Virtual Memory is a storage allocation scheme in which secondary memory can be addressed as though it were part of the main memory. The addresses a program may use to reference memory are distinguished from the addresses the memory system uses to identify physical storage sites and program-generated addresses are translated automatically to the corresponding machine addresses.
The size of virtual storage is limited by the addressing scheme of the computer system and the amount of secondary memory is available not by the actual number of the main storage locations.
It is a technique that is implemented using both hardware and software. It maps memory addresses used by a program, called virtual addresses, into physical addresses in computer memory.
All memory references within a process are logical addresses that are dynamically translated into physical addresses at run time. This means that a process can be swapped in and out of the main memory such that it occupies different places in the main memory at different times during the course of execution.
A process may be broken into a number of pieces and these pieces need not be continuously located in the main memory during execution. The combination of dynamic run-time address translation and the use of a page or segment table permits this.
If these characteristics are present then, it is not necessary that all the pages or segments are present in the main memory during execution. This means that the required pages need to be loaded into memory whenever required. Virtual memory is implemented using Demand Paging or Demand Segmentation.
The space used for virtual memory on a drive is known as "backing store," or "swap space." In the Windows world, it's usually implemented as a file, known as a "swap file." It's also possible to do this in Linux, but it's much more common to use a dedicated disk partition.
The upshot of virtual memory is that it's possible to run large programs by using more memory than the physical RAM in your machine.

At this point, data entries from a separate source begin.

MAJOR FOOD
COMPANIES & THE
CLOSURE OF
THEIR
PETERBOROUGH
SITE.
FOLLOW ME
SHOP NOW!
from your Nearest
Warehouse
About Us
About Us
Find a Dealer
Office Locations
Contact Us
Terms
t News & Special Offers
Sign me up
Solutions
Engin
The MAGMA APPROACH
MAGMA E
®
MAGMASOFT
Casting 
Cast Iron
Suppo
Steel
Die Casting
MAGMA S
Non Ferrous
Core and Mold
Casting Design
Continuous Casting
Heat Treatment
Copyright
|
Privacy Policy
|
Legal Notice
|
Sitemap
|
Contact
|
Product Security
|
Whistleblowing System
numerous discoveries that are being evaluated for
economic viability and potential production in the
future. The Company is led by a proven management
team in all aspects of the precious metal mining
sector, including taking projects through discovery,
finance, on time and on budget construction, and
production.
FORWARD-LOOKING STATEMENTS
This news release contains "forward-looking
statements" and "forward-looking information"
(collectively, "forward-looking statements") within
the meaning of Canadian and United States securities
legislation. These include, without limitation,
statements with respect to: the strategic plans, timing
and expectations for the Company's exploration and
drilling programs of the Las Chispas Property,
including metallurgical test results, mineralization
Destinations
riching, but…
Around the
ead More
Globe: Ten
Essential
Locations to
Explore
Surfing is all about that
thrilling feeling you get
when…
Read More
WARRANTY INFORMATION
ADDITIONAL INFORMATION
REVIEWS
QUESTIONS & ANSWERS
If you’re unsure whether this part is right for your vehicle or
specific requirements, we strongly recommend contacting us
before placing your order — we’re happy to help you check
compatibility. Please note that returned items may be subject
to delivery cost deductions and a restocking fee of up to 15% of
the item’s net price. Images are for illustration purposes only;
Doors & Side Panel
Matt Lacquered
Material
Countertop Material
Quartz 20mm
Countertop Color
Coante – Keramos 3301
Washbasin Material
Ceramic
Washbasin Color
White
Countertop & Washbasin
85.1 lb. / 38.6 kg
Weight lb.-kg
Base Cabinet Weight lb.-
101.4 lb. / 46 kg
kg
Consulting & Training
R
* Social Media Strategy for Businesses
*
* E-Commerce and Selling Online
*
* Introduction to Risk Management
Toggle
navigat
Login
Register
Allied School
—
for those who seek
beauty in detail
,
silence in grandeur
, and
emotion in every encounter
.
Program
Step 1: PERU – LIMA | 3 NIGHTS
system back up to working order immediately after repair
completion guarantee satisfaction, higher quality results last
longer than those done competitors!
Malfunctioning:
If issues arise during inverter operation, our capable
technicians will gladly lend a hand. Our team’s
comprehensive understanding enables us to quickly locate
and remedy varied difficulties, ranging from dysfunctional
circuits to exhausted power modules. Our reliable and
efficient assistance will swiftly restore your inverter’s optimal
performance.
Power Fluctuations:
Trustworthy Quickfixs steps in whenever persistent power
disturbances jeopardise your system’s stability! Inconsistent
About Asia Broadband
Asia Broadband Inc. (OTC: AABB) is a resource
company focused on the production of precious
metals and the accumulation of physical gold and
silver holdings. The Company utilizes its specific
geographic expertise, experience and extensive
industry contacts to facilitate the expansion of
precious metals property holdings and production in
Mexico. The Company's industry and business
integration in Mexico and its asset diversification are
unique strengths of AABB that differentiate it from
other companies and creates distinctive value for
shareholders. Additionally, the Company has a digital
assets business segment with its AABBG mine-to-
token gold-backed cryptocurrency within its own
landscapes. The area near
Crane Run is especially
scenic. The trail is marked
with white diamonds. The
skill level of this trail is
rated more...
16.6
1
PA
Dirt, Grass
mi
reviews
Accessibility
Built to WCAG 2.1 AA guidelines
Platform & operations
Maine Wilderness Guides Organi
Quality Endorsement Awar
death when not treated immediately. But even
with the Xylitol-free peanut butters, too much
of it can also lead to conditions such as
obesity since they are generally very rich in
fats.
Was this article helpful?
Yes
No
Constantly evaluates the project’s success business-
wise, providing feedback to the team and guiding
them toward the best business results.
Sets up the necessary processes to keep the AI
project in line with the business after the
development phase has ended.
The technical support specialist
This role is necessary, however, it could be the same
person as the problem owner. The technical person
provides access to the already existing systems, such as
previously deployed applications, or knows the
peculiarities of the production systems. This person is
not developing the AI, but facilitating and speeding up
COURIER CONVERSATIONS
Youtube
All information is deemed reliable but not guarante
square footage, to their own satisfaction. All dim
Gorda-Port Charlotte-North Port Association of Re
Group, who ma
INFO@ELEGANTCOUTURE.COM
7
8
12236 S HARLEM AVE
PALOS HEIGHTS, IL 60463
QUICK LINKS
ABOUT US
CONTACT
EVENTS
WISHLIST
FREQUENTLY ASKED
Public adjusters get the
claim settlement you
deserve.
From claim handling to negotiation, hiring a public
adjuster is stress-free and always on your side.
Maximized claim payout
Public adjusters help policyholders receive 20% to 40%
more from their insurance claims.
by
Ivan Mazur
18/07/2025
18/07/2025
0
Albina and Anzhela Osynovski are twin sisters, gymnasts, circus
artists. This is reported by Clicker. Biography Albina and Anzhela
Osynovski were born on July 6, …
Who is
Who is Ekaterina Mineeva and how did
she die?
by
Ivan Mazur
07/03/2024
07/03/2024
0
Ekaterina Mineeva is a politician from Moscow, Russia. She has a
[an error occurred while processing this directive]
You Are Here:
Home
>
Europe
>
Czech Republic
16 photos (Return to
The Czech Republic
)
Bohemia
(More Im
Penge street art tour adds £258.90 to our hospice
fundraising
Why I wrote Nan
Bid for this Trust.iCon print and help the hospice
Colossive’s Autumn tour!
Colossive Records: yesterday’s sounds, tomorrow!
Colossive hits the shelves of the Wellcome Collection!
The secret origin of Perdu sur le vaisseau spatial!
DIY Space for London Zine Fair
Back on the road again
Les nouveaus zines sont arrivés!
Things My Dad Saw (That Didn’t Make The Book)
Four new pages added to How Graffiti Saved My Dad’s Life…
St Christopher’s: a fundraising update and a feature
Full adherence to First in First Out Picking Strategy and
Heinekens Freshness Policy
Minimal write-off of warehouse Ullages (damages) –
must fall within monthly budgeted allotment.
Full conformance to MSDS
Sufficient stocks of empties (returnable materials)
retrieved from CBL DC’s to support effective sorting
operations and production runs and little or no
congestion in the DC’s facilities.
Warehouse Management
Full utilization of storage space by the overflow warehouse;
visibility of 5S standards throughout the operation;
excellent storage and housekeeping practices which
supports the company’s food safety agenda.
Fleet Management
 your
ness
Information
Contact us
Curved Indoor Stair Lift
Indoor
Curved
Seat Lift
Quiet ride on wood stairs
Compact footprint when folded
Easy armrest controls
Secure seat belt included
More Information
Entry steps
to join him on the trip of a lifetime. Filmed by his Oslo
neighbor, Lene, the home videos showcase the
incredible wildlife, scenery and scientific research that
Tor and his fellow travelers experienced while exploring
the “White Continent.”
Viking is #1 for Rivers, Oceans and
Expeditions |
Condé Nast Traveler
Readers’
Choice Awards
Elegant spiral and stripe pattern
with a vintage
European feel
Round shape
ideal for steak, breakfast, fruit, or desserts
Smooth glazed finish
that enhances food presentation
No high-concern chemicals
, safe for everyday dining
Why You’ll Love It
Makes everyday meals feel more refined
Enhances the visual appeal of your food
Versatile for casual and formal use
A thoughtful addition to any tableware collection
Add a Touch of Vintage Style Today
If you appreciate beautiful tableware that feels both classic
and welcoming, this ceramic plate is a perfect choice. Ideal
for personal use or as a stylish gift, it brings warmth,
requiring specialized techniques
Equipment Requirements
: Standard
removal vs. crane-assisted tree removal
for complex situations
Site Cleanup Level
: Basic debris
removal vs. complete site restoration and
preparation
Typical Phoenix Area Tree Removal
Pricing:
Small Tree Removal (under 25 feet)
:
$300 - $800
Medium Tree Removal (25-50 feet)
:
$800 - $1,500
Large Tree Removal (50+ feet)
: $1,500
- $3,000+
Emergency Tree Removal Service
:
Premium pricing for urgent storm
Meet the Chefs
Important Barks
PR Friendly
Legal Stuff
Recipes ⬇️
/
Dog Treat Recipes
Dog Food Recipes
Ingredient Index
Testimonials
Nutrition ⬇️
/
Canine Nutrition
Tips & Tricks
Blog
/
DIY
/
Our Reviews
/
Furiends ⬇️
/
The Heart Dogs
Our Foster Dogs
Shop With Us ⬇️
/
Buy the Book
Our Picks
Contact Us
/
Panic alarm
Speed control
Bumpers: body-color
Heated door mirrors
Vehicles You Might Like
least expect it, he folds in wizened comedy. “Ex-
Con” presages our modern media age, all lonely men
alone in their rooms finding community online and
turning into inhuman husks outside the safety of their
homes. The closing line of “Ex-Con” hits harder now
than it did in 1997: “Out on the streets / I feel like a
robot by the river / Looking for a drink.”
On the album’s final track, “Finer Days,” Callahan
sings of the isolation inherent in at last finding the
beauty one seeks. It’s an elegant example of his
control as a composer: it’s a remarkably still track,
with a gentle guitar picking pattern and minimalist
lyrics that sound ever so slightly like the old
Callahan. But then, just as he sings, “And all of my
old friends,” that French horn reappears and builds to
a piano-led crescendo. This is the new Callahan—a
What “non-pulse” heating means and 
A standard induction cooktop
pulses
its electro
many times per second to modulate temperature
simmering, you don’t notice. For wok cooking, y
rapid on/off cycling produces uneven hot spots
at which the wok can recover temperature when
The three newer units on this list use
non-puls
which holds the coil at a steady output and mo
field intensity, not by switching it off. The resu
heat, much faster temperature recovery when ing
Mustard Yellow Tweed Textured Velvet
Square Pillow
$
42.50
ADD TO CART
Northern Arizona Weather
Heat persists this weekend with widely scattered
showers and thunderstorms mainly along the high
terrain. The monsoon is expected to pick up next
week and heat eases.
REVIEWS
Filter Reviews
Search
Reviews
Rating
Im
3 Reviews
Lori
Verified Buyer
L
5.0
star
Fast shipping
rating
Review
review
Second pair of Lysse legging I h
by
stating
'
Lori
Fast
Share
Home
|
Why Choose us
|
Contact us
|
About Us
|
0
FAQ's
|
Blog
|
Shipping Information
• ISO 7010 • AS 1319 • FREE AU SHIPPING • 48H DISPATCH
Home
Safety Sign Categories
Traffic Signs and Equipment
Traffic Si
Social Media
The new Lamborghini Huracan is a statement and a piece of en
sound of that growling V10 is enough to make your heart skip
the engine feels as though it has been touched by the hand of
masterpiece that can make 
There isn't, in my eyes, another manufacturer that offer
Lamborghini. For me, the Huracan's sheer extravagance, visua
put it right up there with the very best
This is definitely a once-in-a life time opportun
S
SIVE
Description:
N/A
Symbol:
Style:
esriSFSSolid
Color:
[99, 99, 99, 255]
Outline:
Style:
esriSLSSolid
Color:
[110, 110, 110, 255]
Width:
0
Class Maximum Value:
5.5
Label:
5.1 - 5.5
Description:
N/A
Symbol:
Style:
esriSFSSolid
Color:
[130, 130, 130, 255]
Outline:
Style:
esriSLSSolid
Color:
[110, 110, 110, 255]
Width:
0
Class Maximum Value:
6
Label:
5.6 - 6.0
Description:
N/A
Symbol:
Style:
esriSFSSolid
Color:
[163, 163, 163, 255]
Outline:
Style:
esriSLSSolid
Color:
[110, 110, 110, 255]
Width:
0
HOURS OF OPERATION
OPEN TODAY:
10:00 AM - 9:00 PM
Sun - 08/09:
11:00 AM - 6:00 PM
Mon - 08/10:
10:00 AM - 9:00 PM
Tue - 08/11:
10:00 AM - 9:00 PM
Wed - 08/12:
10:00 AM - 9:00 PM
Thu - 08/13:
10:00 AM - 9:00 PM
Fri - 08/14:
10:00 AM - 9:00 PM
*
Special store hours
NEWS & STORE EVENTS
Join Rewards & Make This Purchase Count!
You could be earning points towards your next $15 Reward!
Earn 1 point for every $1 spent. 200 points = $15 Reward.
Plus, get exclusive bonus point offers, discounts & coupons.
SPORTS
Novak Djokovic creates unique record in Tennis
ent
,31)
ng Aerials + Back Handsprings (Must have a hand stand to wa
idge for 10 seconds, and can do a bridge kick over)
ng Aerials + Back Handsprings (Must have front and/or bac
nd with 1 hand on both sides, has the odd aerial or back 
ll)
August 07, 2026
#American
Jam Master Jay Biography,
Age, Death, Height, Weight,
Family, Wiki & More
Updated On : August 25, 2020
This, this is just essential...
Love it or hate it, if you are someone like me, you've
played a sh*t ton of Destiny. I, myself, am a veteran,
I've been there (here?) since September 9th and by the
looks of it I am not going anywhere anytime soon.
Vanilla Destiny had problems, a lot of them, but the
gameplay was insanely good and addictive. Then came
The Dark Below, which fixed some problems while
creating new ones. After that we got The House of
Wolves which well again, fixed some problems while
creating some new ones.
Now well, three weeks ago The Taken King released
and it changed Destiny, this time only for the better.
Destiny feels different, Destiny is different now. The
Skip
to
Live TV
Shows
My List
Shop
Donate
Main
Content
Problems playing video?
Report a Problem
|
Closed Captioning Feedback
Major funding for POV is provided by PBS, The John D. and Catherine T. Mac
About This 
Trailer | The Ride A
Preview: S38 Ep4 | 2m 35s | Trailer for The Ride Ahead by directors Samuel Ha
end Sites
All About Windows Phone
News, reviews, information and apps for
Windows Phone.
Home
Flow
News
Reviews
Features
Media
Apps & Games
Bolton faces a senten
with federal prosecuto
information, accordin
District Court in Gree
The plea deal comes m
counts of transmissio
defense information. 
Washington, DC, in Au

Virtual memory also allows developers to create applications without having to know how a computer's memory is organized.
The main downside historically with virtual memory has been that hard drives have been slower than RAM. If a machine doesn't have enough RAM, the system can keep swapping pages in and out endlessly, a process known as "thrashing." This is less of an issue on modern PCs with more RAM and faster SSDs displacing mechanical hard drives, but it's still something to be aware of.